▶ _Document section_:
BEGIN
Sicos1977 avatar Sicos1977 commented on June 28, 2024

Can you replace the IFilterReader constructors with this code? It will tell you if it is looking for a 32 or 64 bits ifilter

    #region Constructor en Destructor
    /// <summary>
    /// Creates an TextReader object for the given <paramref name="fileName"/>
    /// </summary>
    /// <param name="fileName">The file to read</param>
    /// <param name="extension">Overrides the file extension of the <paramref name="fileName"/>, 
    /// the extension is used to determine the <see cref="NativeMethods.IFilter"/> that needs to
    /// be used to read the <paramref name="fileName"/></param>
    /// <param name="disableEmbeddedContent">When set to <c>true</c> the <see cref="NativeMethods.IFilter"/>
    /// doesn't read embedded content, e.g. an attachment inside an E-mail msg file. This parameter is default set to <c>false</c></param>
    /// <param name="includeProperties">When set to <c>true</c> the metadata properties of
    /// a document are also returned, e.g. the summary properties of a Word document. This parameter
    /// is default set to <c>false</c></param>
    public FilterReader(string fileName, 
                        string extension = "",
                        bool disableEmbeddedContent = false,
                        bool includeProperties = false)
    {
        try
        {
            _fileName = fileName;
            _fileStream = File.OpenRead(fileName);

            if (string.IsNullOrWhiteSpace(extension))
                extension = Path.GetExtension(fileName); 

            _filter = FilterLoader.LoadAndInitIFilter(_fileStream, extension, disableEmbeddedContent, fileName);

            if (_filter == null)
            {
                if (string.IsNullOrWhiteSpace(extension))
END
▶ _Data listing_:
BEGIN
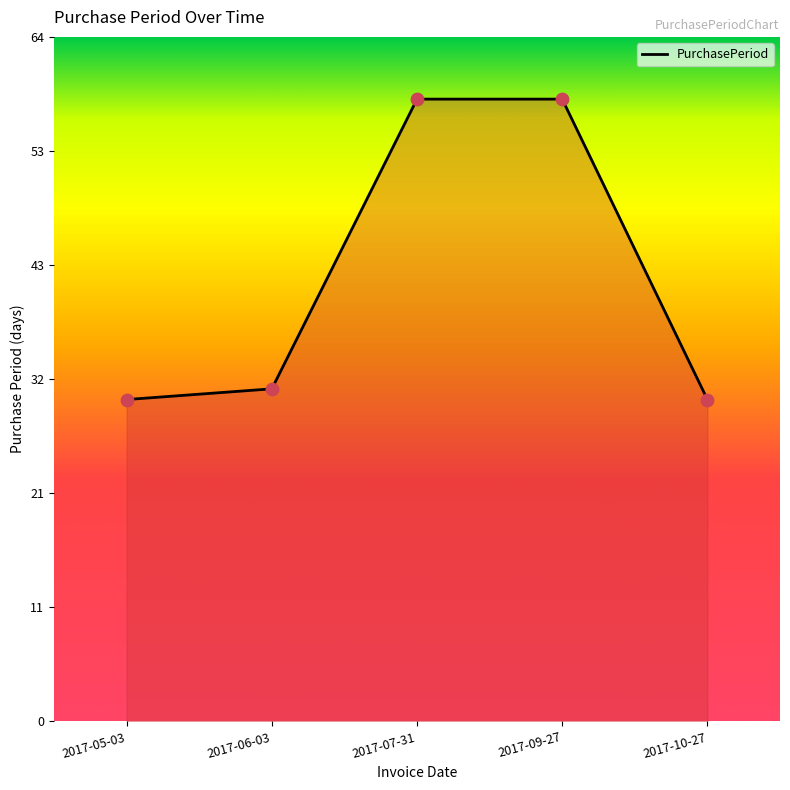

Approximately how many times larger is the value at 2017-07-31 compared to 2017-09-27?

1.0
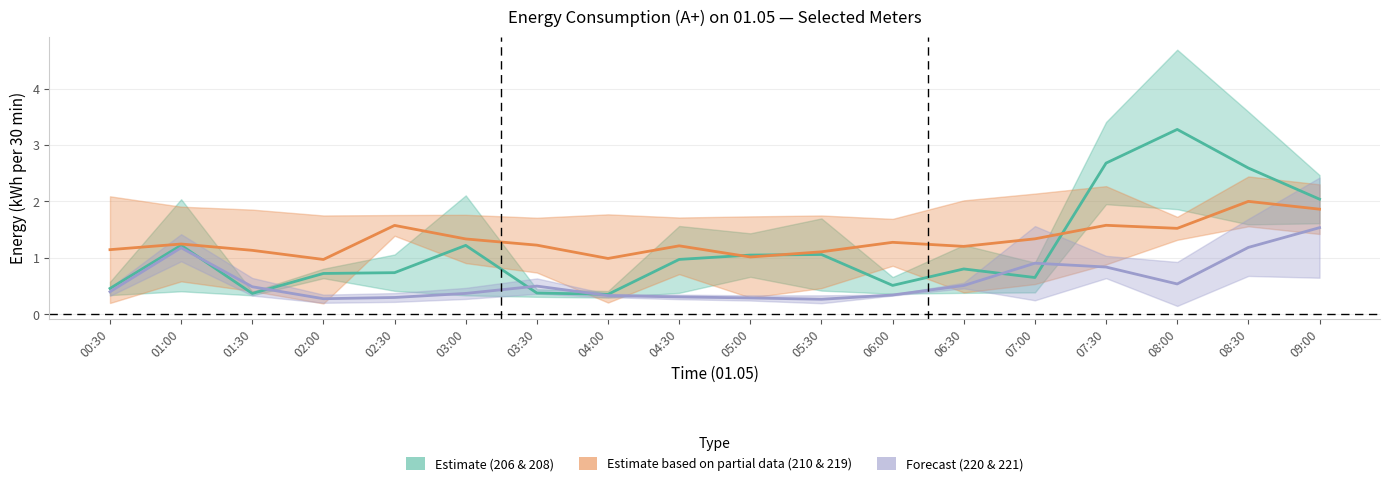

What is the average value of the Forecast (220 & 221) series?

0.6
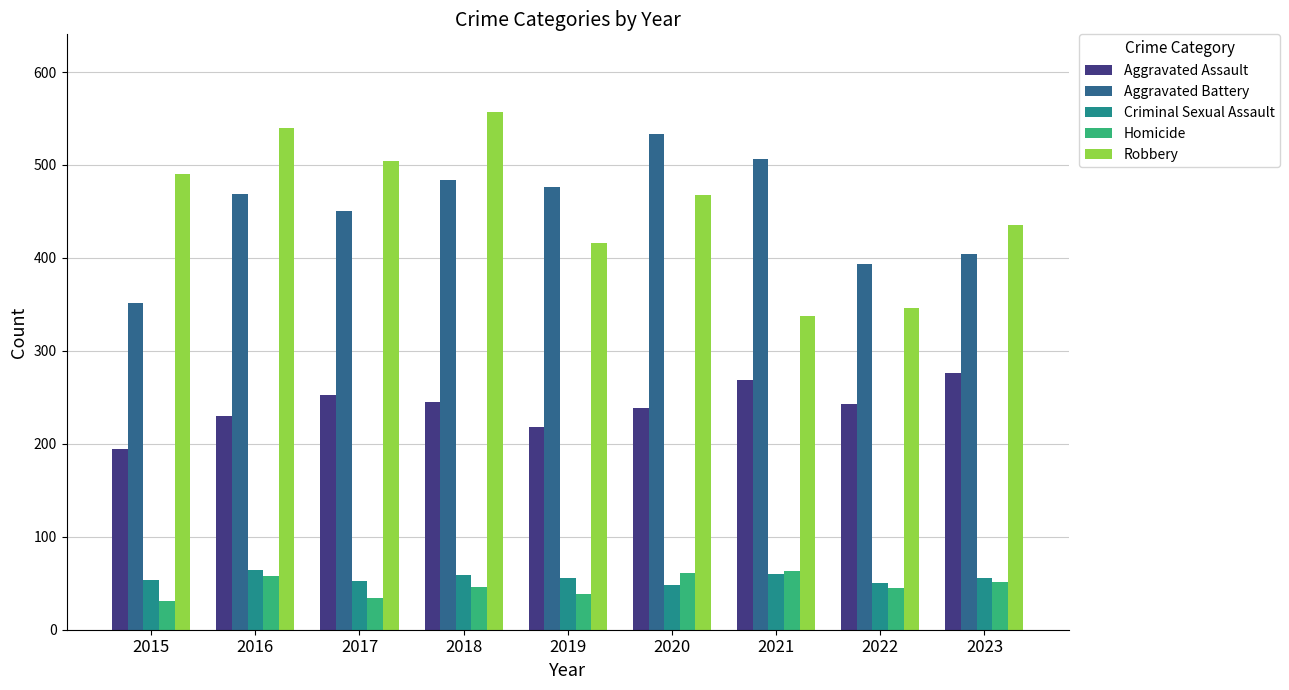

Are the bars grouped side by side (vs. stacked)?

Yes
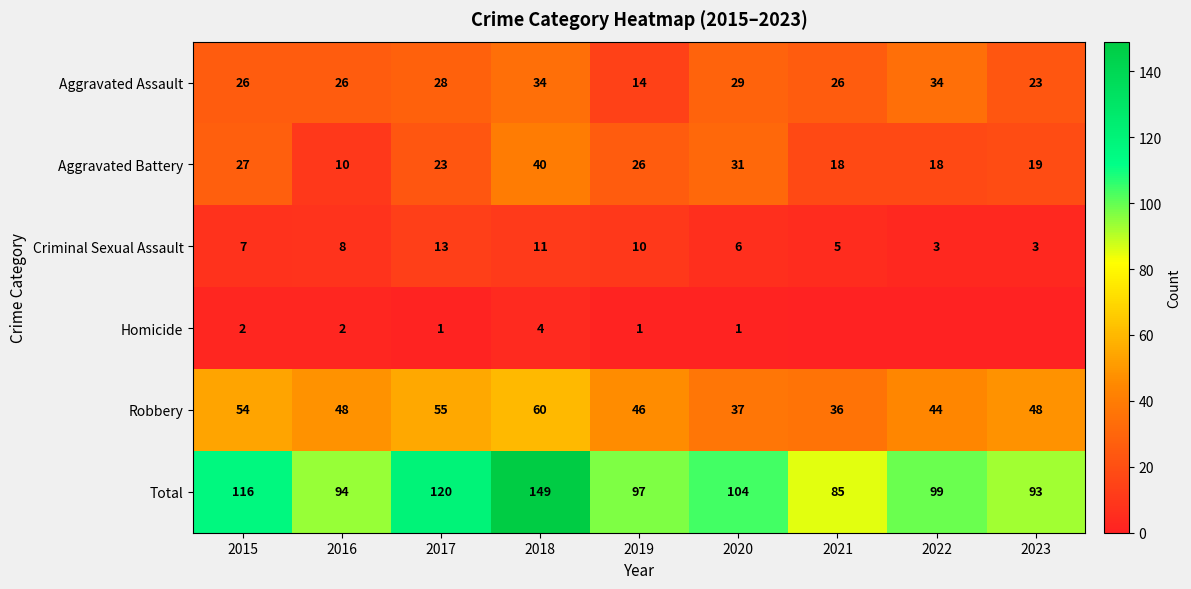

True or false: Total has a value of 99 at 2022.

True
END
▶ _Task set_:
**A.** Please rewrite the constructor code above between "extension = Path.GetExtension(fileName);" and "(_filter == null)", inclusive, swapping "_filter" for "_textFilter".
**B.** Name every parameter that the FilterReader constructor in the code above accepts.

▶ _Expected results_:
**A.**
extension = Path.GetExtension(fileName); 

            _textFilter = FilterLoader.LoadAndInitIFilter(_fileStream, extension, disableEmbeddedContent, fileName);

            if (_textFilter == null)

**B.** fileName, extension, disableEmbeddedContent, includeProperties